Past Achievements and Future Challenges in 3D Photonic Metamaterials
Costas M. Soukoulis, Martin Wegener

TL;DR
This review discusses recent experimental advances in fabricating 3D photonic metamaterials, highlighting their unique optical properties and potential applications, while also addressing ongoing challenges in the field.
Contribution
It provides a comprehensive overview of recent progress in 3D photonic metamaterials and discusses future challenges for their development and application.
Findings
Significant progress in fabricating 3D metamaterials
Demonstration of novel optical properties
Identification of key future challenges
Abstract
Photonic metamaterials are man-made structures composed of tailored micro- or nanostructured metallo-dielectric sub-wavelength building blocks that are densely packed into an effective material.
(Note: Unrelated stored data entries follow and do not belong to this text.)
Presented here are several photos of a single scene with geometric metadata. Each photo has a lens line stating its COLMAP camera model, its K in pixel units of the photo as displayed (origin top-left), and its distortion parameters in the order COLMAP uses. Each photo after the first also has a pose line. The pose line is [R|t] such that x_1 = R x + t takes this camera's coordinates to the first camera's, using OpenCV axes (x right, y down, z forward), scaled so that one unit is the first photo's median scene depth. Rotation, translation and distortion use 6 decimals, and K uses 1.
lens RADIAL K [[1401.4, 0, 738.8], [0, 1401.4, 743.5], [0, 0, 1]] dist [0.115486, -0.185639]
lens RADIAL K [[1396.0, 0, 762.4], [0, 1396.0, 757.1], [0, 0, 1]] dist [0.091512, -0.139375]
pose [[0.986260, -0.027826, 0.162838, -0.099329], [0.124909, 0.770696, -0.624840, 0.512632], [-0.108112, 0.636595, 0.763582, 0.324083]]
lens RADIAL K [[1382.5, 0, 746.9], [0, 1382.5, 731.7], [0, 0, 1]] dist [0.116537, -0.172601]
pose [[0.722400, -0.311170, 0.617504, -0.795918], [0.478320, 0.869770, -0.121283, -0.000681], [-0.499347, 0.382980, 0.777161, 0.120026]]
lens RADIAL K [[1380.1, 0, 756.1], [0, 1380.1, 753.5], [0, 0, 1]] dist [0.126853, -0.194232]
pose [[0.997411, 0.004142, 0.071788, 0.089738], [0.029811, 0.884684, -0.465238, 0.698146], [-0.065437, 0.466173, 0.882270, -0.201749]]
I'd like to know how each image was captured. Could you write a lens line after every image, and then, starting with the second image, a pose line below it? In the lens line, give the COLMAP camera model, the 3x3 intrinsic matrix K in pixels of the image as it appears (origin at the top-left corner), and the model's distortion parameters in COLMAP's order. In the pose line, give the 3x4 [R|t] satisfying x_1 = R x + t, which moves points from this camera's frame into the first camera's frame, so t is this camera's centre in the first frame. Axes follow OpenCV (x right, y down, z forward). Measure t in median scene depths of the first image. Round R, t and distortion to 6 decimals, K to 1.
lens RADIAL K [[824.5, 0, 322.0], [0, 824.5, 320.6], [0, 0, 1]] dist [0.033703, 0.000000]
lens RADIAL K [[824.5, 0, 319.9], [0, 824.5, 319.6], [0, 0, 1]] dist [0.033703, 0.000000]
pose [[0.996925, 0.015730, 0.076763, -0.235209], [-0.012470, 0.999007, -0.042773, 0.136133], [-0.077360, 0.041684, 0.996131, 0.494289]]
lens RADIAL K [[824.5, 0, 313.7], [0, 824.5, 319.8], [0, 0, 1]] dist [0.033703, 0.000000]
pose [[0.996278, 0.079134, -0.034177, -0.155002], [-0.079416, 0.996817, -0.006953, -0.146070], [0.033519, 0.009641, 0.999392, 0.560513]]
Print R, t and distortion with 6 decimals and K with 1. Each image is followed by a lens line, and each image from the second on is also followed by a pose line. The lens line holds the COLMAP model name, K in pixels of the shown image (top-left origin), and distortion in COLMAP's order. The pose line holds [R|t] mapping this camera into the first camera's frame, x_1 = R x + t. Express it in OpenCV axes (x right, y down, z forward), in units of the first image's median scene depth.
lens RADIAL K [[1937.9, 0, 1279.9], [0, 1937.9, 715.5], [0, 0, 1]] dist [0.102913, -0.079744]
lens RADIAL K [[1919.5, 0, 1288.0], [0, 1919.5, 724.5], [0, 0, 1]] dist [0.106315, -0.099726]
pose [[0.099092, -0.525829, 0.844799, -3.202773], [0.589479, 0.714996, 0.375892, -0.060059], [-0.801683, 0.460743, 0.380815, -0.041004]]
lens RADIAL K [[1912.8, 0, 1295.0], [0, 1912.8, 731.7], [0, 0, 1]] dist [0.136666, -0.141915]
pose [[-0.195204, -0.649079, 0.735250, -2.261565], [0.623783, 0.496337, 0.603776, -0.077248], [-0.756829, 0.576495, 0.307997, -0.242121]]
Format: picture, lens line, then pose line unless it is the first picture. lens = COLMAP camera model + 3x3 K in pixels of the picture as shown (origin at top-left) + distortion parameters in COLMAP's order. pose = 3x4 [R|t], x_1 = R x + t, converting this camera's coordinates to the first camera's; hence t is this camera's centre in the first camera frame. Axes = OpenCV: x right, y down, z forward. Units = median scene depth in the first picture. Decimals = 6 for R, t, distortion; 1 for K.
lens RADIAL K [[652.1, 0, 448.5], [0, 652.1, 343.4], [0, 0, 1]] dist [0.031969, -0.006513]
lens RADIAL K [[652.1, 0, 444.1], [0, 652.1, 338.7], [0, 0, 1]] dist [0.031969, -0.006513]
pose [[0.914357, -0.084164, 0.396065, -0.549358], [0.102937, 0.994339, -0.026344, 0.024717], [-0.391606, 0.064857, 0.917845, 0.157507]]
This deceptively simple, yet powerful, truly revolutionary concept allows for achieving novel, unusual, and sometimes even unheard-of optical properties, such as magnetism at optical frequencies, negative refractive indices, large positive refractive indices, zero reflection via impedance matching, perfect absorption, giant circular dichroism, or enhanced nonlinear optical properties. Possible applications of metamaterials comprise ultrahigh-resolution imaging systems, compact polarization optics, and cloaking devices. This review describes the experimental progress recently made fabricating three-dimensional metamaterial structures and discusses some remaining future challenges.